#### [About this task]
Please reproduce the musing on death below in full, word for word.

#### [Text provided]
========
Daily Musings - November 14th, 2012 - Death - 死亡 - Sǐwáng

Death - 死亡 - Sǐwáng

Death is
the opposite
of time.

~Deng Ming-Dao


We have always sought to deal with death, through metaphors. We dress Death up with meaning, making up stories about what may happen after, but we don't really know.When a person dies, we cannot see beyond the corpse, through the physical form to the essence left behind.Instead, we speculate on reincarnation, speaking of eternity and infinity. All this is for naught, as death remains opaque, a mystery. In its realm, Death has no use for time or the laws of physics, which thus become irrelevant. Death appears as the very antithesis of time.

What actually dies? You may refer to the body, the shell which encloses the soul. Is anything actually destroyed, though? Certainly not the body, constituted of hydrogen, carbon, and other elements of life.A transformation occurs, not an act of destruction.

What of the mind, then? Does it cease to function, or does it simply transition to a new plane of existence? We cannot know for sure, and few here today can offer up anything conclusive.
========
#### [Records provided]
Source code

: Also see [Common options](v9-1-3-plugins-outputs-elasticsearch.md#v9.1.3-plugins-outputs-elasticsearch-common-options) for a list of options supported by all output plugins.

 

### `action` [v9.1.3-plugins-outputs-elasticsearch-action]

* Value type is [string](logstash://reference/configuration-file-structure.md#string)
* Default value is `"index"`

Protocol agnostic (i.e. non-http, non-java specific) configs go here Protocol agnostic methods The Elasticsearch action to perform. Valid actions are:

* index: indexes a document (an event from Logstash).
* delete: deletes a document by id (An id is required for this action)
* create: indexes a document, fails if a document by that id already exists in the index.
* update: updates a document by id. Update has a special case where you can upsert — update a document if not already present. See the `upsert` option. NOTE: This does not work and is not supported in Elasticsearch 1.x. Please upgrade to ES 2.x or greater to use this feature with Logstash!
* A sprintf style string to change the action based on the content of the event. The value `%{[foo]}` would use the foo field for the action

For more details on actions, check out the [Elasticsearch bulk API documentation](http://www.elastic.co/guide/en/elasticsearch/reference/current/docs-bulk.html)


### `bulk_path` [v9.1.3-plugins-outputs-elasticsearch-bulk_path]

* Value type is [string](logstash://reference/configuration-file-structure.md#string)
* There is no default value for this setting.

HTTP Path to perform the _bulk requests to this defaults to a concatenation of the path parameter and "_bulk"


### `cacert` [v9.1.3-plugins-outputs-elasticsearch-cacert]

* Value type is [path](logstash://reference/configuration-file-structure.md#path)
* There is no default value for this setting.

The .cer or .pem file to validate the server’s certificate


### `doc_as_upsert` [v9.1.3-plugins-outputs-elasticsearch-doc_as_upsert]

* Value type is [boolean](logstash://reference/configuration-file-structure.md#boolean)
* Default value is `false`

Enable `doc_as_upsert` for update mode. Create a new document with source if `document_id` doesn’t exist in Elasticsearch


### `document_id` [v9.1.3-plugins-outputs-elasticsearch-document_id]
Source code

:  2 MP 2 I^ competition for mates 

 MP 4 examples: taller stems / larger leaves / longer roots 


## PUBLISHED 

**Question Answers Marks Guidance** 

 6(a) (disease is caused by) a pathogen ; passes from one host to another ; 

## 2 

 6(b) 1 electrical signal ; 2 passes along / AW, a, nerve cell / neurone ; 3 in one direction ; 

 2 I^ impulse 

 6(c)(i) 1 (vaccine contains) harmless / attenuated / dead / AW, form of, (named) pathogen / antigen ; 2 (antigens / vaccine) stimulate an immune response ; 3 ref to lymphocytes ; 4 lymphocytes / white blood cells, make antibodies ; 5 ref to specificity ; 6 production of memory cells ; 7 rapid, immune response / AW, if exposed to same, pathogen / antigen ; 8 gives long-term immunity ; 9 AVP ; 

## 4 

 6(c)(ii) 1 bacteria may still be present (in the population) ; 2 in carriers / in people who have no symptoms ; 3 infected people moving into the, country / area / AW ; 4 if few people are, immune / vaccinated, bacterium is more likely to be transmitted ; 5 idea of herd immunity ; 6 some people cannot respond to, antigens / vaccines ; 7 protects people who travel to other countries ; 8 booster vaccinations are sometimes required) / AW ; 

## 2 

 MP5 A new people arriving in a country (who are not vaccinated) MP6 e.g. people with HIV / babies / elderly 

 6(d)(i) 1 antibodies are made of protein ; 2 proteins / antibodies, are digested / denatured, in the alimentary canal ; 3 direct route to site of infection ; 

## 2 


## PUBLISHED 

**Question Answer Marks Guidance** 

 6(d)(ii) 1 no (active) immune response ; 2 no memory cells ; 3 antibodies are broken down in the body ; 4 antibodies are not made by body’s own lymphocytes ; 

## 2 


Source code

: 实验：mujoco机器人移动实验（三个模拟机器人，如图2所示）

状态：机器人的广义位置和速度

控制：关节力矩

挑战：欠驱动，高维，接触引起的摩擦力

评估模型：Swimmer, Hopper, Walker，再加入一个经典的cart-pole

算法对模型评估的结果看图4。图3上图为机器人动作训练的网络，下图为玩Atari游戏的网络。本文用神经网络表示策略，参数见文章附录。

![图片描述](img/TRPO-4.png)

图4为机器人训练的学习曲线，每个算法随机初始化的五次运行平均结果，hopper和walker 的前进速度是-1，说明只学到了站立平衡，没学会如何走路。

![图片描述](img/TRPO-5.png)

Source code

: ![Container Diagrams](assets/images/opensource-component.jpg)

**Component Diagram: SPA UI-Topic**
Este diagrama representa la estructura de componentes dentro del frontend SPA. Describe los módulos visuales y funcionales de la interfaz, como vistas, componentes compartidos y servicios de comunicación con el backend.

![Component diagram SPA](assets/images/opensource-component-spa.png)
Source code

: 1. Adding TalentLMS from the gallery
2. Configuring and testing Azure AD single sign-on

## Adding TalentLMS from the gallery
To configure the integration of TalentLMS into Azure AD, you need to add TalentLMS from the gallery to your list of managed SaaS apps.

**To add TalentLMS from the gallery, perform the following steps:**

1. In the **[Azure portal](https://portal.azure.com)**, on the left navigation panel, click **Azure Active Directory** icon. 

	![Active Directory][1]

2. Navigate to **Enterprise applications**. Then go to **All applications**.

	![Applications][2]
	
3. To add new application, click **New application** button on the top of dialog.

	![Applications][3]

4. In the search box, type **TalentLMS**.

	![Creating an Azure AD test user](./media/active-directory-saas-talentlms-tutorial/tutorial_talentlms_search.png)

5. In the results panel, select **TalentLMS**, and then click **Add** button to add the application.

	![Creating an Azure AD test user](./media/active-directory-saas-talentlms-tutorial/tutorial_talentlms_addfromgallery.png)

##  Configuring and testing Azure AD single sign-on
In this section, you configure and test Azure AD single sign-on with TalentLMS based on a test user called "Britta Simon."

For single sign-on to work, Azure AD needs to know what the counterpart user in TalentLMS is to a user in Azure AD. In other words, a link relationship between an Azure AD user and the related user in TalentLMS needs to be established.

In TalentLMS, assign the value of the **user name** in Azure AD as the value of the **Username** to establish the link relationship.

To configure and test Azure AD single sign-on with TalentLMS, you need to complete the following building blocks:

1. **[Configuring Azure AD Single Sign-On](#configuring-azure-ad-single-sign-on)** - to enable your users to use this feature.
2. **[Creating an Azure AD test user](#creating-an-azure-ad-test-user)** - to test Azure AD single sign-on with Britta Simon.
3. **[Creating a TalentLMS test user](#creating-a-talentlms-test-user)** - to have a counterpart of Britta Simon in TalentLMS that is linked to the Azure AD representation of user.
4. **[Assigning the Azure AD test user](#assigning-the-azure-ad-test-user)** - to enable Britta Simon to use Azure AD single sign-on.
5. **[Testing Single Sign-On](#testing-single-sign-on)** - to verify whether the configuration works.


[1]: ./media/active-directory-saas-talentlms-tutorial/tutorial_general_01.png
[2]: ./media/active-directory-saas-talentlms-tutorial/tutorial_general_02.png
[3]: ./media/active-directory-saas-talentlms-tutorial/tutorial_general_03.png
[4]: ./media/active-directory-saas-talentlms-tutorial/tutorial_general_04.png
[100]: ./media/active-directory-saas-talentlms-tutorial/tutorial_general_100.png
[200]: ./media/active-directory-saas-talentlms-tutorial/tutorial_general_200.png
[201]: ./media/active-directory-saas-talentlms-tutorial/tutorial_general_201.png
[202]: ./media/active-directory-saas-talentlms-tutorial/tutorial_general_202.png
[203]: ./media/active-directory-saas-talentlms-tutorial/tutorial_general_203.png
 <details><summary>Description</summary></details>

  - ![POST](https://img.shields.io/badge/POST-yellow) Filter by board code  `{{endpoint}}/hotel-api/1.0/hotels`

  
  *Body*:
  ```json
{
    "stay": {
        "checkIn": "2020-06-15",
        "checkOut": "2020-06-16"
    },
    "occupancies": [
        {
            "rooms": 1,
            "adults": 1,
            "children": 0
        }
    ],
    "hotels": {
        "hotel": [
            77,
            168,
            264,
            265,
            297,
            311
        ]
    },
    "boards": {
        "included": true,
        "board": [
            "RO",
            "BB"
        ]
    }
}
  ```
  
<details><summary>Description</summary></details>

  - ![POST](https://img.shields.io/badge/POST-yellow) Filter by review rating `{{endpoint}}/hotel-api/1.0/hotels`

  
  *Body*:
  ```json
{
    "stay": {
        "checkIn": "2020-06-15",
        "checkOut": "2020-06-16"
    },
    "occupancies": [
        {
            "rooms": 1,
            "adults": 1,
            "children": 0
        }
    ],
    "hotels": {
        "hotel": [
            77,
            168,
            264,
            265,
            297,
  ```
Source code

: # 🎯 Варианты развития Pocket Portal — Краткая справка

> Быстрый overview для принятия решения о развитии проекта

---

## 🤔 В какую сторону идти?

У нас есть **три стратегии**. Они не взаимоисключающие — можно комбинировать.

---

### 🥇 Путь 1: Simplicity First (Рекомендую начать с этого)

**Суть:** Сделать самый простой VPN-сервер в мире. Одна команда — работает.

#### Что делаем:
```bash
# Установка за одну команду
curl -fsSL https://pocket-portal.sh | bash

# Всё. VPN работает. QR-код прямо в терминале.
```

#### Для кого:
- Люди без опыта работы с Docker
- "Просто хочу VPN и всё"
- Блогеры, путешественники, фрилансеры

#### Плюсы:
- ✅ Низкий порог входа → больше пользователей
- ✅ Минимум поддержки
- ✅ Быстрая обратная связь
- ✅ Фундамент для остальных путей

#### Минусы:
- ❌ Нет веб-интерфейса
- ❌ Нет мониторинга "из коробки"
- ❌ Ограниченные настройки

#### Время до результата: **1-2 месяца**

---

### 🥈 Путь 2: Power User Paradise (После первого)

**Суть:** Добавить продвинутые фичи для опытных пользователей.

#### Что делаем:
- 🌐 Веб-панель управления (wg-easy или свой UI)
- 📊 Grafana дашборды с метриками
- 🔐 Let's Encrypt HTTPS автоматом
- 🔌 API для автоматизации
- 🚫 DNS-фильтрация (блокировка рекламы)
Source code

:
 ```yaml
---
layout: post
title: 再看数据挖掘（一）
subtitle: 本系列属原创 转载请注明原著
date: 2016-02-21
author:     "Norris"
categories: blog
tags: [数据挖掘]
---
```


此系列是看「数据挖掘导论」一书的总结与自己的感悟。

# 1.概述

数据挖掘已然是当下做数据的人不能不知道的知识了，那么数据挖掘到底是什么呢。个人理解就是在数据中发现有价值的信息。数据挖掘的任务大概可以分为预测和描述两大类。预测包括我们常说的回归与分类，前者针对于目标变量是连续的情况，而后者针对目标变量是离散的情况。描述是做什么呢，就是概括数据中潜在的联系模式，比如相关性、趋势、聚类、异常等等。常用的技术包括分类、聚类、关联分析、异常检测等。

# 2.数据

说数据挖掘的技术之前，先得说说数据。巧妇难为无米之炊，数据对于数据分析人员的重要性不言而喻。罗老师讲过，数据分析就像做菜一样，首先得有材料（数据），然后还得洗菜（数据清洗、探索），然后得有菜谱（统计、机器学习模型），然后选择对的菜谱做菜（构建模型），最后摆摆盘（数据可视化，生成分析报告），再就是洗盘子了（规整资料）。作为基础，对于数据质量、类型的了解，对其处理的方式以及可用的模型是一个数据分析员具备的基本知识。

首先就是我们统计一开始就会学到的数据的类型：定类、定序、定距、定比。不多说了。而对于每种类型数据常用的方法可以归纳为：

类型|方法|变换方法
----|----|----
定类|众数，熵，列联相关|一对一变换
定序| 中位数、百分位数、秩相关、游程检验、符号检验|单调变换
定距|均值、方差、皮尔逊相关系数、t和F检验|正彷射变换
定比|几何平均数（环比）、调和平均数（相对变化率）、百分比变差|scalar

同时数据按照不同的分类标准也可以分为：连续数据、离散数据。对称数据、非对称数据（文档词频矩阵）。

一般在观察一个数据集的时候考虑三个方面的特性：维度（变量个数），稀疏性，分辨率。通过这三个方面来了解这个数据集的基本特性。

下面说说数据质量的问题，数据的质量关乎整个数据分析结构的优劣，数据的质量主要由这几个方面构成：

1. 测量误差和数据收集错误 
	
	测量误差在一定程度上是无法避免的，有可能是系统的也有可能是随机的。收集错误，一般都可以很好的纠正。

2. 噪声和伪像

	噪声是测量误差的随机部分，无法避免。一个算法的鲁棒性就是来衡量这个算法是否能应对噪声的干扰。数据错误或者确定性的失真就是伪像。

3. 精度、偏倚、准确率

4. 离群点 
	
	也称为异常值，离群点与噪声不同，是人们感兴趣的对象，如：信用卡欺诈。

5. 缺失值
========
#### [Finished task]
Daily Musings - November 14th, 2012 - Death - 死亡 - Sǐwáng

Death - 死亡 - Sǐwáng

Death is
the opposite
of time.

~Deng Ming-Dao


We have always sought to deal with death, through metaphors. We dress Death up with meaning, making up stories about what may happen after, but we don't really know.When a person dies, we cannot see beyond the corpse, through the physical form to the essence left behind.Instead, we speculate on reincarnation, speaking of eternity and infinity. All this is for naught, as death remains opaque, a mystery. In its realm, Death has no use for time or the laws of physics, which thus become irrelevant. Death appears as the very antithesis of time.

What actually dies? You may refer to the body, the shell which encloses the soul. Is anything actually destroyed, though? Certainly not the body, constituted of hydrogen, carbon, and other elements of life.A transformation occurs, not an act of destruction.

What of the mind, then? Does it cease to function, or does it simply transition to a new plane of existence? We cannot know for sure, and few here today can offer up anything conclusive.